Anyone who’s followed the back-and-forth knows that there have been problems. When, in 2023, the Eric Adams administration adopted new rules curbing outside dining for four months of the year, the number of participating restaurants fell from a peak of 8,000 to as few as 400. After revising the city code last summer, the DOT was set to manage Open Streets like other special events on its properties by awarding two types of concession agreements. Restaurants were supportive of the rule change since the long-term concession would allow most Open Streets operators to continue blocking off their roads on weekends for nearly half the year. When the city was codifying Open Streets, Fallon explains, they tried to find an existing framework to manage the program. “We’ve been operating in a gray zone for the last six seasons, and many of us don’t like that uncertainty.”

But this year, DOT officials told Fallon they did not have enough time to process any long-term agreements, and the short-term ones they planned to offer would start on May 1 instead of April 1. They advised Fallon to begin planning now for a long-term concession, if he wanted one, for 2027. “When I asked why they didn’t have establishments start this process last summer, they said they were understaffed and underfunded,” Fallon says. “There shouldn’t have been any surprises here with what we were doing.

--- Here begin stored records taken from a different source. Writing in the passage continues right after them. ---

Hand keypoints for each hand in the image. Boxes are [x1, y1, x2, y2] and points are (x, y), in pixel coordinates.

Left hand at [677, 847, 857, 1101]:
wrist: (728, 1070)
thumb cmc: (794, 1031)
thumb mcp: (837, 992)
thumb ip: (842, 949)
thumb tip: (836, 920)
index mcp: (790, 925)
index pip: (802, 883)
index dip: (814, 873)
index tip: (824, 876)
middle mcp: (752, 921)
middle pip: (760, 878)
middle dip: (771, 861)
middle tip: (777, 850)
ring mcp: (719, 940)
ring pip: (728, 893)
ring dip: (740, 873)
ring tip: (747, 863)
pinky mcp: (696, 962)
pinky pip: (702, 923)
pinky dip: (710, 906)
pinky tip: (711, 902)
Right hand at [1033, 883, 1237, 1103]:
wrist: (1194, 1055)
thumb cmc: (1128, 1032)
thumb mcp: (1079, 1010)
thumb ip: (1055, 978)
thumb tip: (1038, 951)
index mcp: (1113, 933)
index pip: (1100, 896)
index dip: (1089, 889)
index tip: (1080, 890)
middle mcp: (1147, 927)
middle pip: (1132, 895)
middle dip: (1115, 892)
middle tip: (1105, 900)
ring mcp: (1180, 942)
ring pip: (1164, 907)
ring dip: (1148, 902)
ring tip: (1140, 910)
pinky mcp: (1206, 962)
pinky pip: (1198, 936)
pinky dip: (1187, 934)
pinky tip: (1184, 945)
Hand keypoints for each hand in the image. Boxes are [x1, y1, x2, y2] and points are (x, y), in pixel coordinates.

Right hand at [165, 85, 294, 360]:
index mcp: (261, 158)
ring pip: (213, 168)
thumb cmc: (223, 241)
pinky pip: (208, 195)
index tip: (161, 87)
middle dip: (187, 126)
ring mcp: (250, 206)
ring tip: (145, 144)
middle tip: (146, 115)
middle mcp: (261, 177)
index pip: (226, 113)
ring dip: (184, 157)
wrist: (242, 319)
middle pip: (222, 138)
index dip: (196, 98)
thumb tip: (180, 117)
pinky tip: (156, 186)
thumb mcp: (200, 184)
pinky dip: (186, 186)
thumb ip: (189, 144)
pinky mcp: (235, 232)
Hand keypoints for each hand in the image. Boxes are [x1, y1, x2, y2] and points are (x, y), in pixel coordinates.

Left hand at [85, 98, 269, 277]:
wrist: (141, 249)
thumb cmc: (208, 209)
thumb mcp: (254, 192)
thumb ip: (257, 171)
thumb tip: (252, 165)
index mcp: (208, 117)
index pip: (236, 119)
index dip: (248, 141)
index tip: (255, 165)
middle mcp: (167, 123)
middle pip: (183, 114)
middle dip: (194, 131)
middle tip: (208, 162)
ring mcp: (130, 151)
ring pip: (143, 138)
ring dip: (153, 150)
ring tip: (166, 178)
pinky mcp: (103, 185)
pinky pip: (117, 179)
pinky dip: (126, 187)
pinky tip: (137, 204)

Someone dropped the ball.”

Meanwhile, operators of other Open Street corridors were not even aware their season could be reduced. Fallon called the head of a nearby Open Street program who said they wouldn’t be able to operate at all if they were only granted 29 days. Brooklyn Councilman Lincoln Restler, whose district includes several seasonal open streets, had similarly not heard of any changes before Grub Street contacted him. “DOT has made the wrong decision by dramatically limiting opportunities for restaurants to benefit from Open Streets,” Restler says. “This is inconsistent with our push to make outdoor dining year-round, and I hope the agency will swiftly reconsider this policy.”

City officials acknowledge the 29-day window will not work for every neighborhood, and a DOT official says the agency is currently seeking an alternative way to ensure they will be able to operate for as many days as last year. Crucially, nothing is set yet. “We know the framework of these agreements, which was established long before the Open Streets program existed, does not always meet our partners’ needs, so we are working to cut red tape and deliver a solution to allow for Open Streets, like on Canal Street, to continue uninterrupted this coming season,” DOT spokesman Vincent Barone tells me. (“Fixing the city’s outdoor-dining program is one of the Council’s top policy priorities to help small businesses thrive and maintain New York City as the economic capital of the world,” Council spokesperson Benjamin Fang-Estrada says.)

Fallon is hopeful the DOT can find a temporary solution, such as a mayoral executive order or multiple short-term concessions, so Canal Street can run again this year. In the future, Fallon wants the city to create a third type of concession exclusively for Open Streets participants to make it easier for restaurants to apply for seasonal permits: “These aren’t large corporations bidding on vending at city concessions with multiple contracts with the city. Some are coffee shops with 12 tables,” he says. “They shouldn’t have to review a 50-page legal document and hire a lawyer to go through an arduous long-term concession agreement just to put a couple tables and chairs in the street.”